[v14,16/40] c, c++: Use 16 bits for all use of enum rid for more keyword space
Commit Message
Now that RID_MAX has reached 255, we need to update the bit sizes of every
use of the enum rid from 8 to 16 to support more keywords.
For struct token_indent_info, the 8-bit increase does not change the overall
struct size because the 8-bit just consumes 1 byte from 2 bytes of external
fragmentation. Since reordering the fields just changes 1 byte of internal
fragmentation to 1 byte of external fragmentation, I keep the original field
order as-is.
For struct c_token, the 8-bit expansion increased the overall struct size from
24 bytes to 32 bytes. The original struct takes 4 bytes of internal
fragmentation (after the location field) and 3 bytes of external
fragmentation. Keeping the original order with the 8-bit expansion gives
7 bytes of internal fragmentation (3 bytes after the pragma_kind field + 4
bytes after the location field) and 7 bytes of external fragmentation. Since
the original field order was not optimal, reordering the fields results in the
same overall size as the original one. I updated the field order to the most
efficient order.
For struct cp_token, reordering the fields only minimizes internal
fragmentation and does not minimize the overall struct size. I keep the
original field order. The original struct size was 16 bytes with 3 bits of
internal fragmentation. With this 8-bit update, the overall size would be
24 bytes. Since there is no external fragmentation and 7 bytes + 3 bits of
internal fragmentation, reordering the fields does not minimize the overall
size. I keep the orignal field order as-is.

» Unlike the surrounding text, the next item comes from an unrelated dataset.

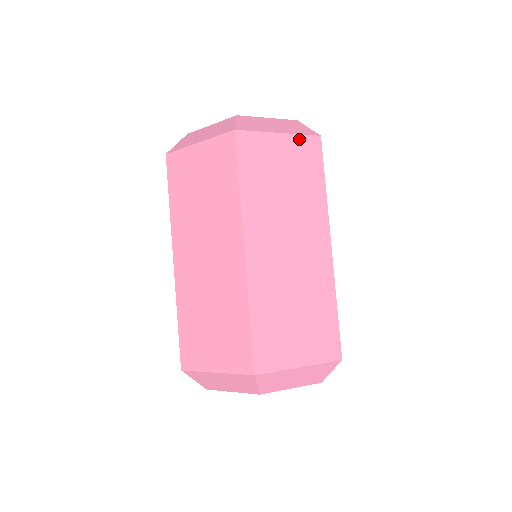
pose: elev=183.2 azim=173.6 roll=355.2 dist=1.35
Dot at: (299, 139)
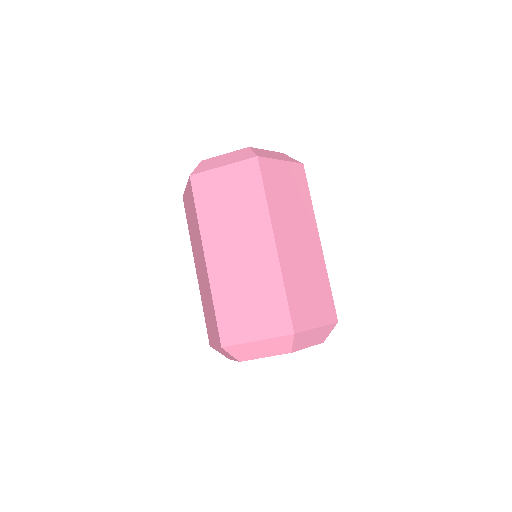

Suppose a pointer takes 8 bytes and int takes 4 bytes. Then, struct
ht_identifier takes 16 bytes, and union _cpp_hashnode_value takes 8 bytes.
For struct cpp_hashnode, the 8-bit increase consumes 1 more byte, yielding
33 bytes except for paddings. The original overall size before the 8-bit
increase was 32 bytes. However, due to fragmentation, the overall struct size
would be 40 bytes. Since there is no external fragmentation and 3 bytes + 5
bits of internal fragmentation, reordering the fields does not minimize the
overall size. I keep the original field order as-is.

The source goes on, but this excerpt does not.